On 12/9/2010 1:54 AM, David Sommerseth wrote:
For the vast majority of issues with SELinux, it possible to overcome them using the provided tools.
Of course, but I think you're mistaking "possible" for "practical". Everyone has different incentives and constraints.
Allow me build an analogy with GUI program design. The tools provided with the OS are sufficient for any program to be beautifully designed. We have powerful graphics editors, solid GUI libraries, mature GUI builders, and unprecedentedly powerful means for finding and attracting design talent. Yet, most Linux GUI programs are not as nicely designed as the best counterparts on Windows and OS X.
Why?
Not everyone cares enough to make their GUI program beautiful, especially in a world where a) most of the software is free-as-in-beer; and b) the culture has developed a knee-jerk "if you don't like it go use something else we're volunteers here you ungrateful bastard" reaction to criticism. (I should note here that I'm the primary maintainer of a popular free software package, and I, too have told people to go pound sand when they told me I *need to* do something in order to make my successful project succeed. As in another post in this thread, I'm not disparaging here, just reporting.)
On Windows and OS X, the incentives are different. More software costs money, and among the ways to convince people to pay money for software when there are free alternatives, one way is to make the software more beautiful, and another is to make it easier to use.
Now let's apply that same thinking to SELinux.
First, not all open source projects have the proper incentives to support SELinux. One reason might be that the project started on one of the BSDs and its primary maintainers still use that platform. Their community may be uninterested in providing patches, and they're unlikely to write software that doesn't benefit them in some way.
Then you have the packagers. Those packages not made by people trying to get the package into the Fedora or RHEL official repositories aren't required to support SELinux, so they may choose not to if they don't themselves use SELinux.

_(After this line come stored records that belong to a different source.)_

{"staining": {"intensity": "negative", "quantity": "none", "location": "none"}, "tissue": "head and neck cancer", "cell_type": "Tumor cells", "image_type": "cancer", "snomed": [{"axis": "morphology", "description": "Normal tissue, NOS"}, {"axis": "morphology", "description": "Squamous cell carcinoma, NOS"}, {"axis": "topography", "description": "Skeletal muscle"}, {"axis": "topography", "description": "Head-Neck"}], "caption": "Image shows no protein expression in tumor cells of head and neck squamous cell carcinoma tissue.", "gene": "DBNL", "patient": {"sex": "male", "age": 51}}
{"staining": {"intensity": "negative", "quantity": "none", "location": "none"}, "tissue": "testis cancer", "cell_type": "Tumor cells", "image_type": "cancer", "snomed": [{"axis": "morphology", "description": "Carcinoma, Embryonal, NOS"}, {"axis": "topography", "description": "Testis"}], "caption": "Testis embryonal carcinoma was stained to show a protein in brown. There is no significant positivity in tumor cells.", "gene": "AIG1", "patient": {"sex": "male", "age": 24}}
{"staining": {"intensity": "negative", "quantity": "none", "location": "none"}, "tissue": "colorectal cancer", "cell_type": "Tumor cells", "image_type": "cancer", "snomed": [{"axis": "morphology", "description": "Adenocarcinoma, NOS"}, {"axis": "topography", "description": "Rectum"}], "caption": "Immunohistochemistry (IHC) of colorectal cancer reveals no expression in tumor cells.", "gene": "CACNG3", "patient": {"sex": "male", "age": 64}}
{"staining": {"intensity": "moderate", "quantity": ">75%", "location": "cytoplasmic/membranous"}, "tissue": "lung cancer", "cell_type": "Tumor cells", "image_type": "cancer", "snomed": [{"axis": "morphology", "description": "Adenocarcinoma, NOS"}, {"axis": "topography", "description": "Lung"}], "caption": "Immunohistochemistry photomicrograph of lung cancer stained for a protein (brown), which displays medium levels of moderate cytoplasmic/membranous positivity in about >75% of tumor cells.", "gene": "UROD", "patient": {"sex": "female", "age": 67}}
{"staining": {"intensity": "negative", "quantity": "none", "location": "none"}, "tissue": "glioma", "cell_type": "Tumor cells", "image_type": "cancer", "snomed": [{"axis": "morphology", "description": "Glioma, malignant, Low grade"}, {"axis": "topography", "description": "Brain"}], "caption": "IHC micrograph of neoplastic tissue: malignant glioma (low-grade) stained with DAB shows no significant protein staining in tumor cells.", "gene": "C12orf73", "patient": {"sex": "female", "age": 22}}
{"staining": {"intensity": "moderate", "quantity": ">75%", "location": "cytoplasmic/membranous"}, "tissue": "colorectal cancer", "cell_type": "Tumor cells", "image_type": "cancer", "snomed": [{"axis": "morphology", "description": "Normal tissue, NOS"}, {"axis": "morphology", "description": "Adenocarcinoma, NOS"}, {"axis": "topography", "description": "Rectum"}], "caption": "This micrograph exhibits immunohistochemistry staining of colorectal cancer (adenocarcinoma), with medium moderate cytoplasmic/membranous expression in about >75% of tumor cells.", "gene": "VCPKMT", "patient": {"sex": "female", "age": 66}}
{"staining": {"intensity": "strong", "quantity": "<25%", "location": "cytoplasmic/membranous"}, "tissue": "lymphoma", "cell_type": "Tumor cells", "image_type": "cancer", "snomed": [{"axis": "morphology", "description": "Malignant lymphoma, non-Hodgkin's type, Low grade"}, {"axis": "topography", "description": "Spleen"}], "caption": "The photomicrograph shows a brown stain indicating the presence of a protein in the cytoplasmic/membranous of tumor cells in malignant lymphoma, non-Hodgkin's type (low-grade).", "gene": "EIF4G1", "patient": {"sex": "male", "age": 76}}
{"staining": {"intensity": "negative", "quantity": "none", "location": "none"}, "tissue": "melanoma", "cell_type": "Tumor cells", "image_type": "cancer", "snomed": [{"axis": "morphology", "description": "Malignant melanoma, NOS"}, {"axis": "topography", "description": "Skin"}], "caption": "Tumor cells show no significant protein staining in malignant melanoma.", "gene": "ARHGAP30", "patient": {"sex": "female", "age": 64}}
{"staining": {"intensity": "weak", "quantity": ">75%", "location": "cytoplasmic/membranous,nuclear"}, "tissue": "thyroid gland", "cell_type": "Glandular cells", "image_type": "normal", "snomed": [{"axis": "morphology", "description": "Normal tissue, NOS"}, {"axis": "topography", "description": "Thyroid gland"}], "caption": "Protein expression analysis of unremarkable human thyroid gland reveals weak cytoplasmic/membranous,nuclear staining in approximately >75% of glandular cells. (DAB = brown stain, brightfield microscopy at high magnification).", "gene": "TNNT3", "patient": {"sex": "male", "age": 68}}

Next there are those who just wish to install and use the software. They may not wish to dig into the package to fix SELinux problems any more than you see Joe Shellprompt fixing any of the many other other common problems you find constantly kicked back upstream through complaints in bug trackers and on mailing lists.
That takes us full circle, no one has fixed the issue, and without a sufficient change in the set of user incentives for that package, the cycle will repeat.